Il est vrai aussi que le langage ne suffit pas, il s'exprime aussi par des actes. On peut aussi se tromper sur ses sentiments, en croyant que l'on ressent de l'amour, alors que ça n'en est pas. Ou peut-être que le sentiment est vrai, mais que la personne n'en est pas digne. Comme l'écrit Marcel Proust dans La Recherche du temps perdu : "Dire que j'ai gâché des années de ma vie, que j'ai voulu mourir, que j'ai eu mon plus grand amour pour une femme qui ne me plaisait pas, qui n'était pas mon genre."

... Ou peut-être que les partenaires ne sont pas faits l'un pour l'autre sans que ce soit la faute de l'un ou de l'autre.

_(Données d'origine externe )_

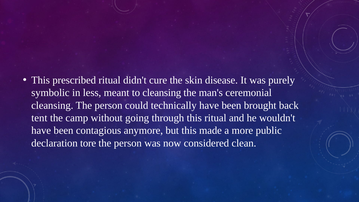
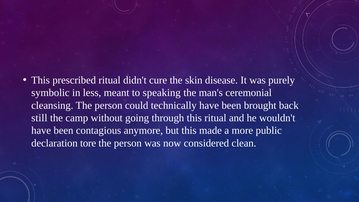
to cleansing: cleansing -> speaking
tent: tent -> still
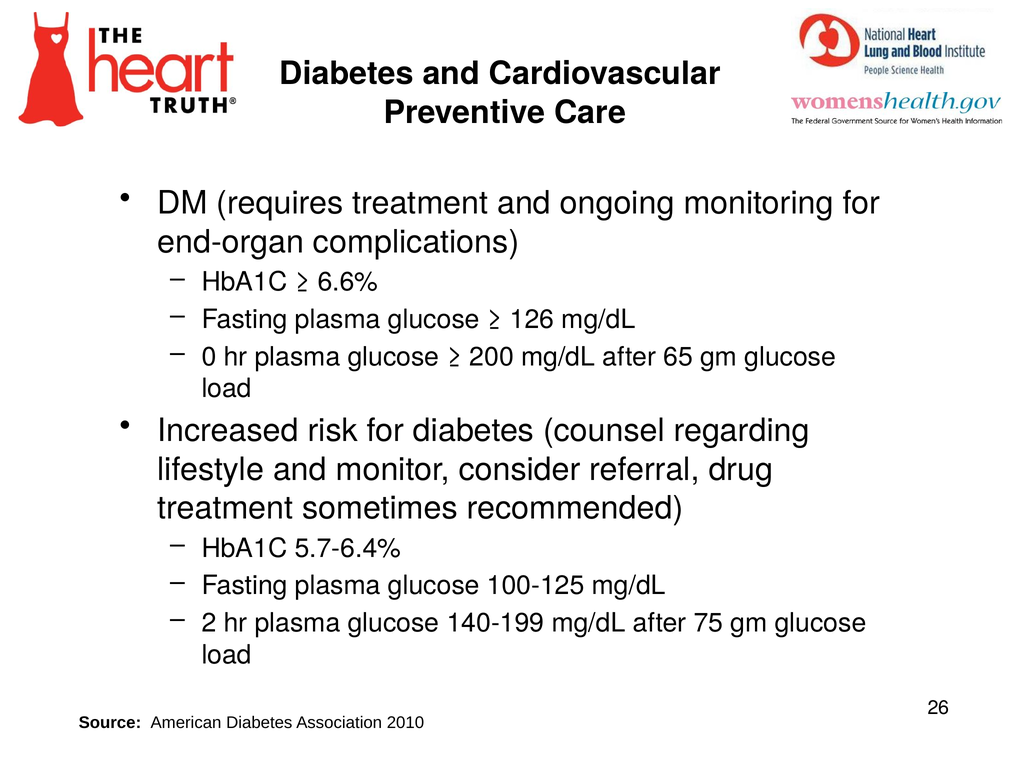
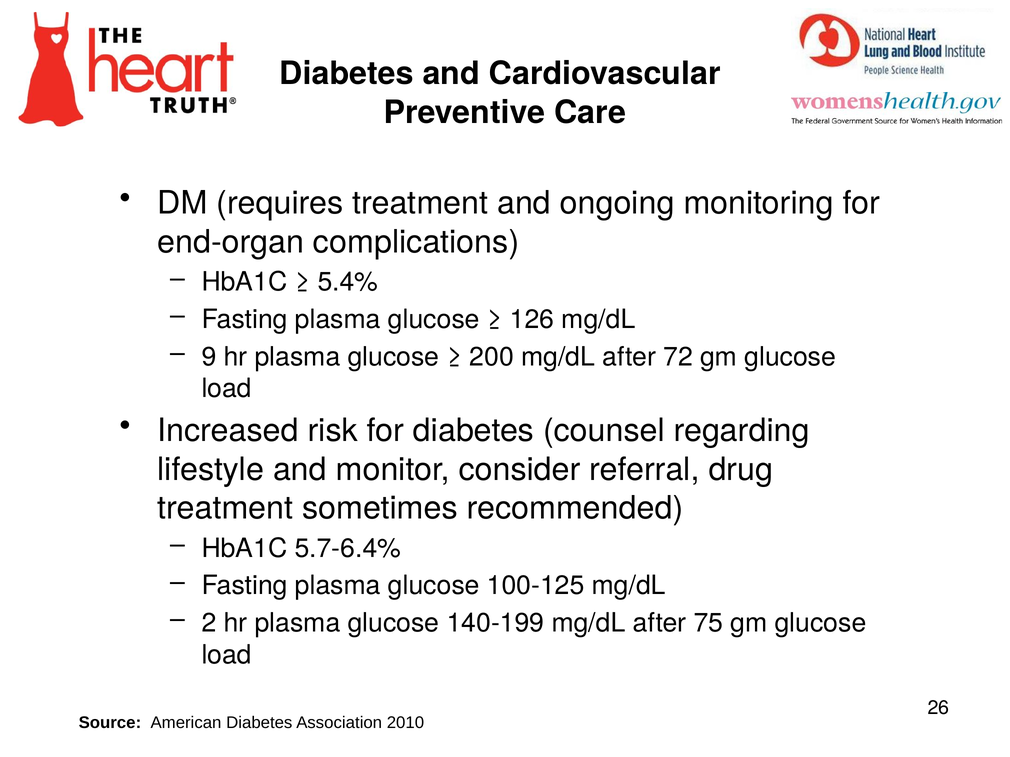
6.6%: 6.6% -> 5.4%
0: 0 -> 9
65: 65 -> 72
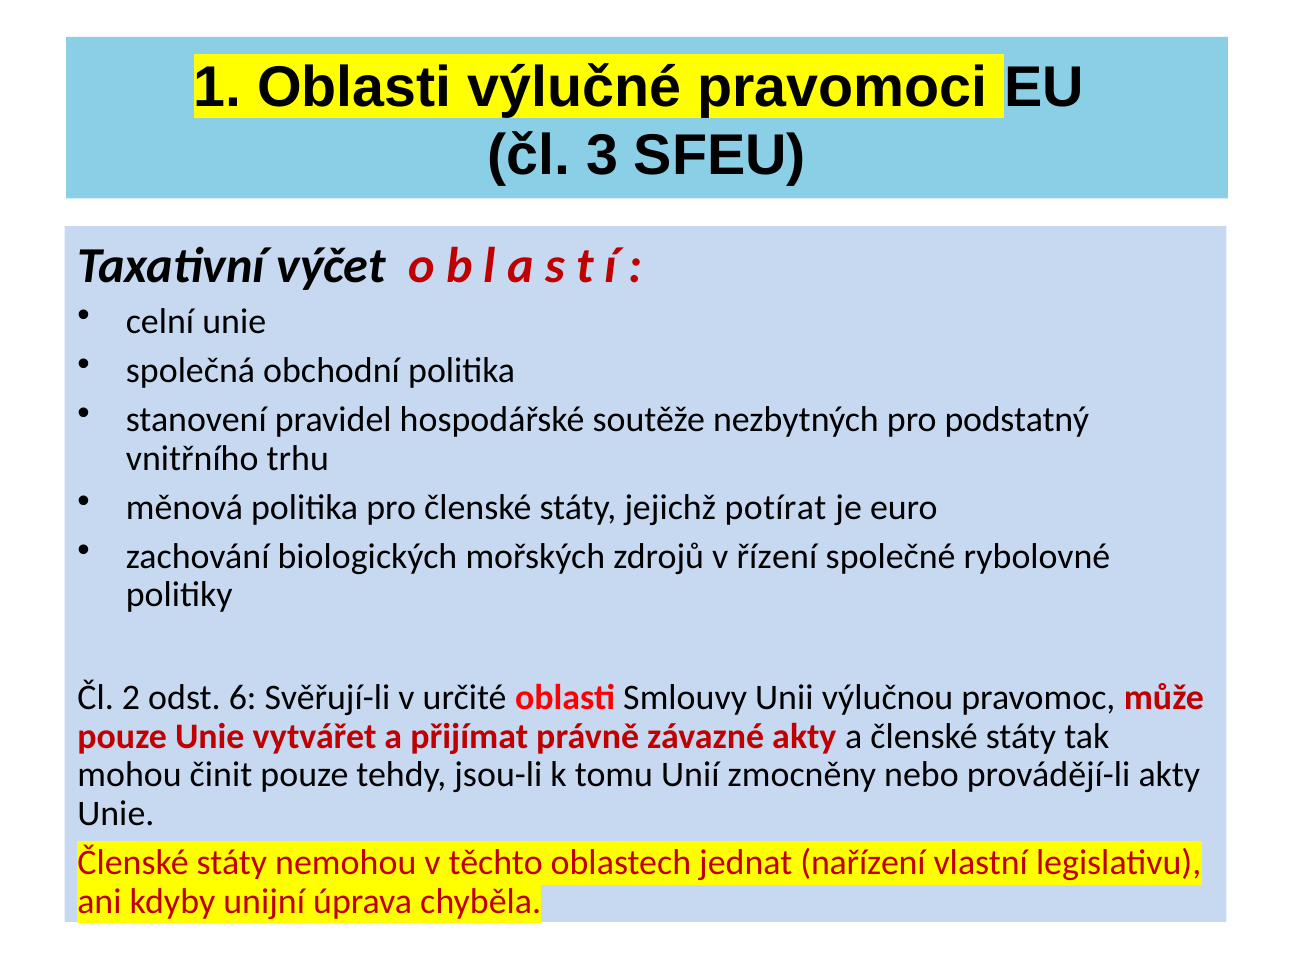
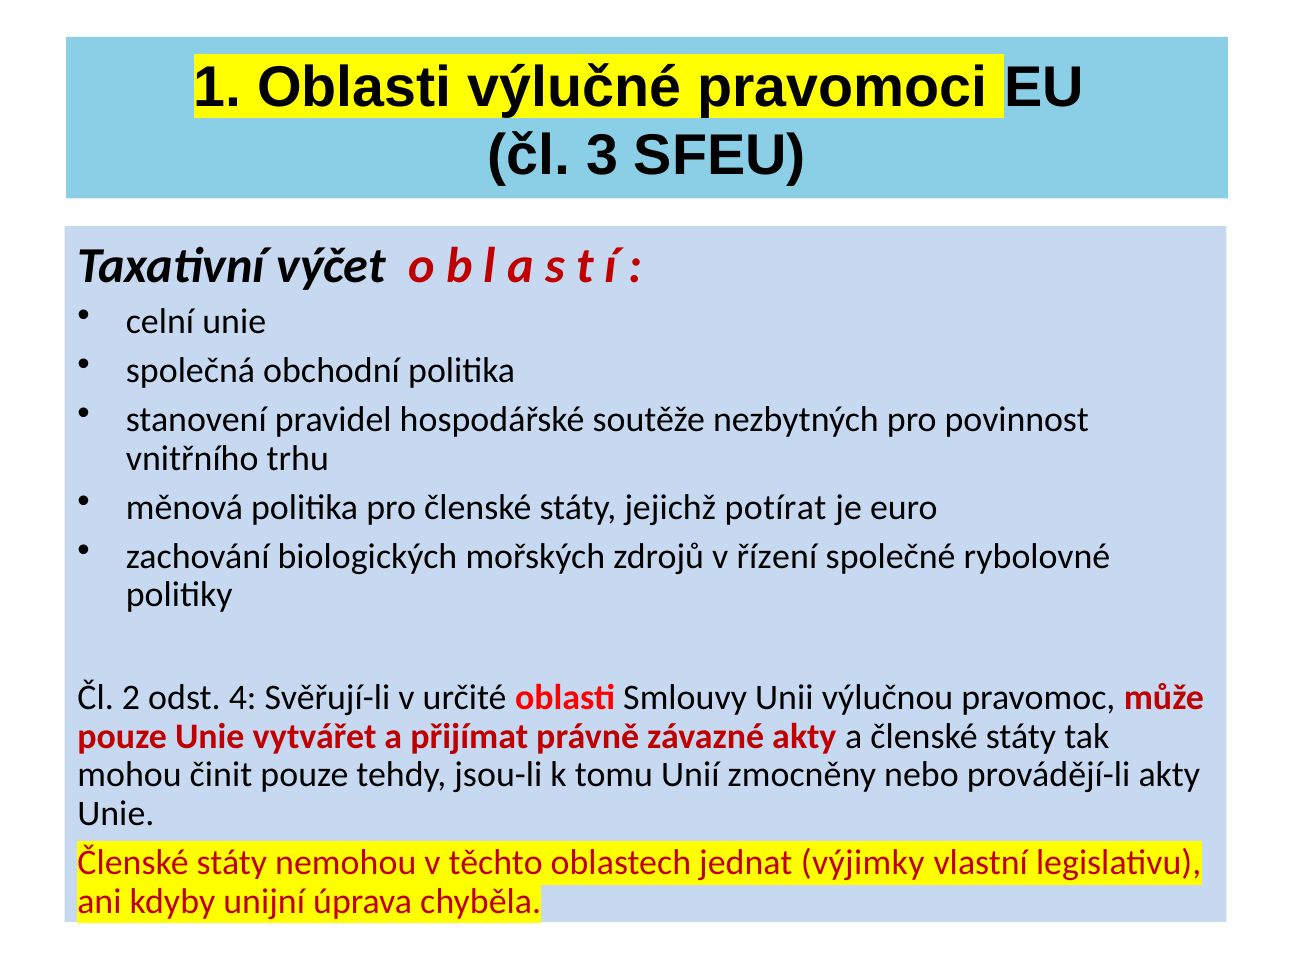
podstatný: podstatný -> povinnost
6: 6 -> 4
nařízení: nařízení -> výjimky
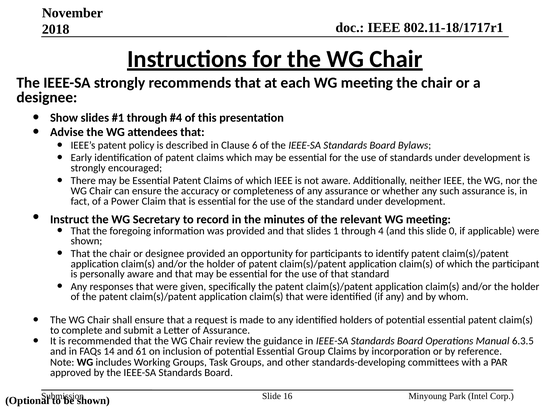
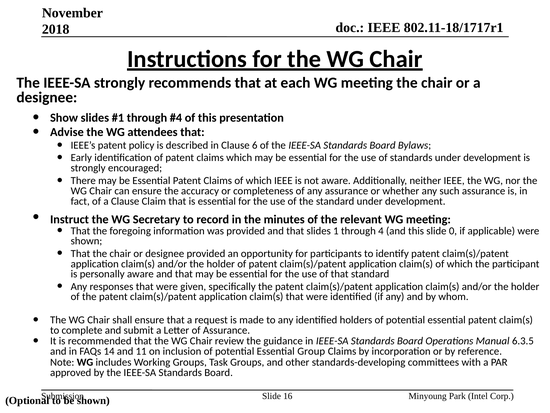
a Power: Power -> Clause
61: 61 -> 11
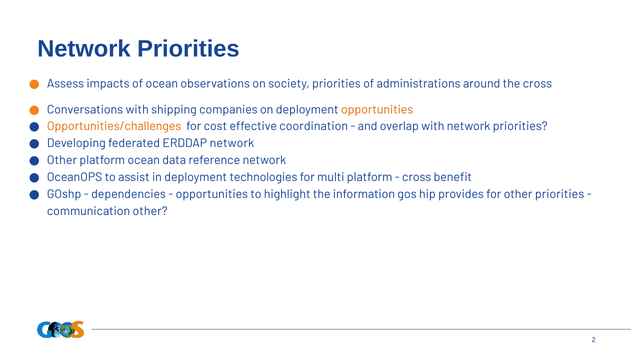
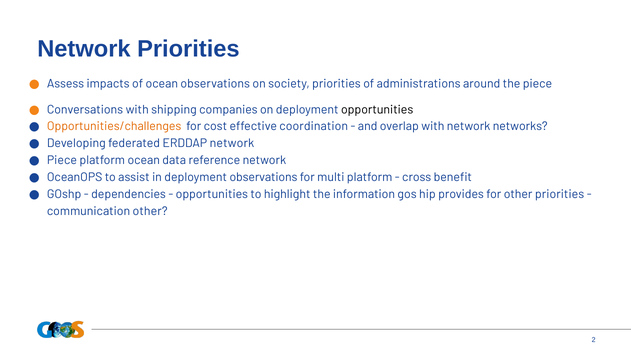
the cross: cross -> piece
opportunities at (377, 110) colour: orange -> black
with network priorities: priorities -> networks
Other at (62, 160): Other -> Piece
deployment technologies: technologies -> observations
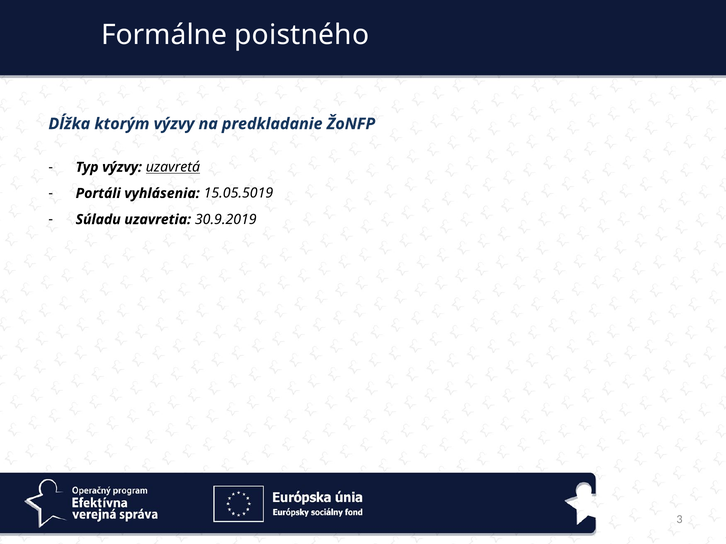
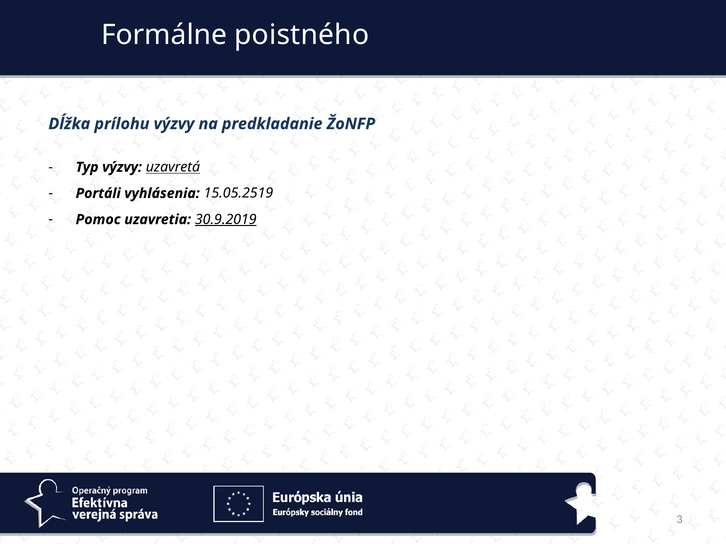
ktorým: ktorým -> prílohu
15.05.5019: 15.05.5019 -> 15.05.2519
Súladu: Súladu -> Pomoc
30.9.2019 underline: none -> present
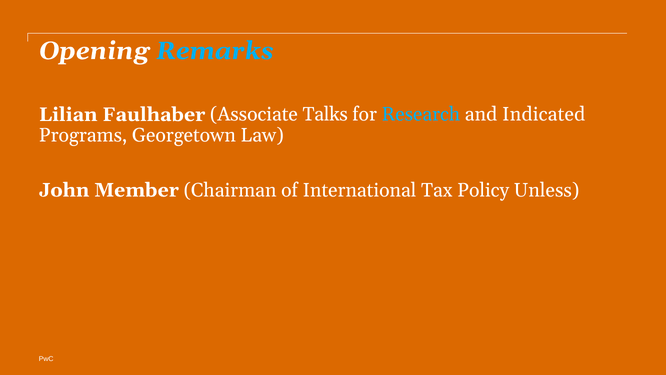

Dans On ne badine pas avec l'amour, Marivaux montre que la maîtrise du langage de l'amour ne préjuge pas de la sincérité de celui qui parle : on peut être incapable d'exprimer ce que l'on éprouve et on peut exprimer admirablement des sentiments que l'on n'éprouve pas -  et dans Le Jeu de l'amour et du hasard qu'il n'y a pas de hasard, que l'expression du sentiment amoureux est aussi une question de milieu social.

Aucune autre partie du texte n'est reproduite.